И наконец, тоже достал. Вчера.
* * *А потом наступили странные, ни на что не похожие дни и ночи.
Каждый вечер он звонил ей еще из машины и уже через неделю перестал удивляться, увидев на темной клетке настежь распахнутую дверь. Маша в длинной домашней футболке стояла на пороге, освещая лестницу своей лучистой улыбкой. Непослушные русые волосы перевязаны зеленой лентой, руки протянуты вперед.
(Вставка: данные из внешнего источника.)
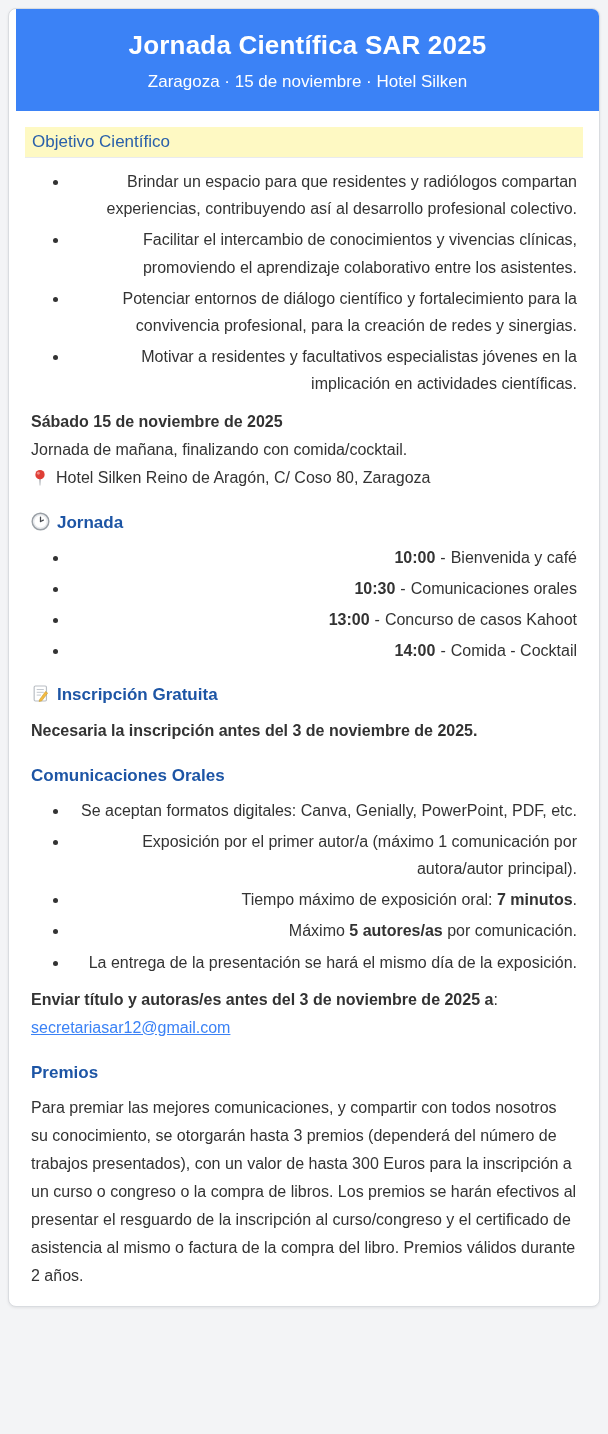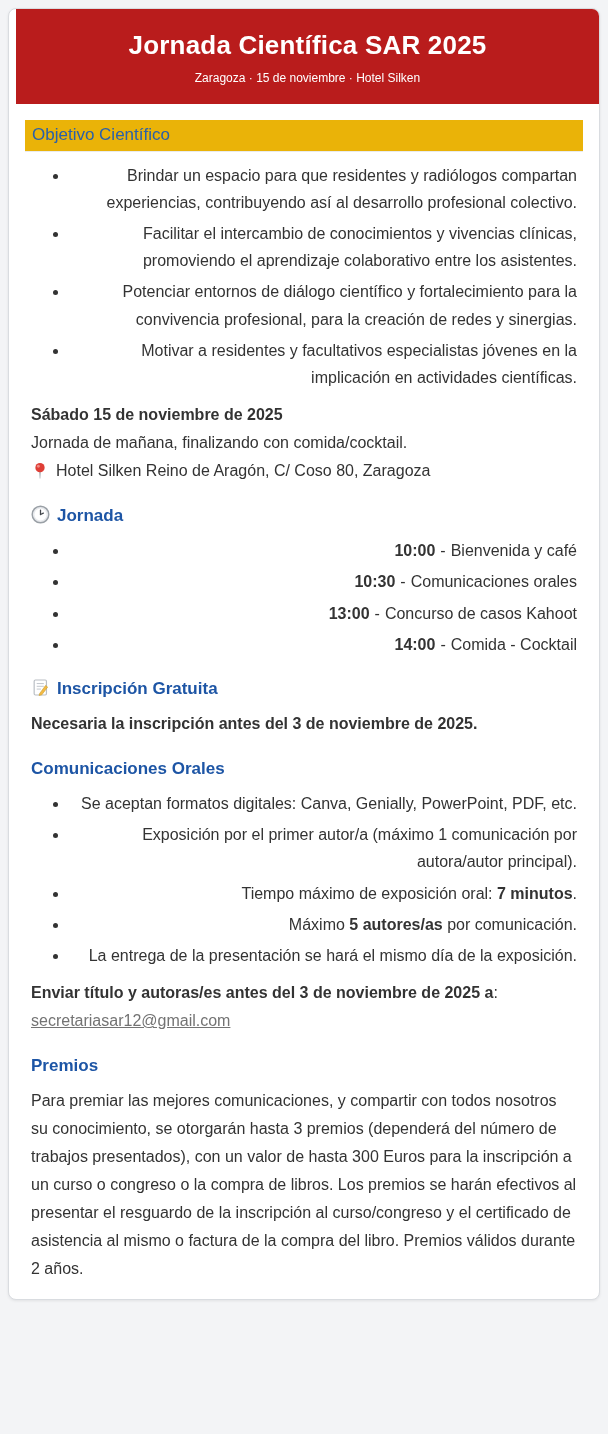--- a/index.html
+++ b/index.html
@@ -20,7 +20,7 @@
     overflow: hidden;
   }
   .header {
-    background: #b91c1c;
+    background: #3b82f6;
     color: #ffffff;
     text-align: center;
     padding: 22px 12px 18px;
И каждый вечер Эдик опускался перед ней на ковер. Губы касались ее колен, медленно скользили вниз, к обнаженным стопам. Накрывал голову футболкой, сквозь ткань ощущал ее руки, гладящие нечесаные волосы.
– Маречка, ты не худеешь?
– Ну что ты, милый! Смотри, какой у меня барабанчик, прямо беременная! Во как отожралась!
– Маря, маленькая-худенькая…
Он не узнавал себя здесь, и даже боялся этого состояния, но его безумно тянуло к таким первым минутам, когда приходилось закрывать глаза, чтобы не огорчать ее своими непросохшими ресницами. Как только он ее видел наедине, как-то заостряло, стачивало внутри.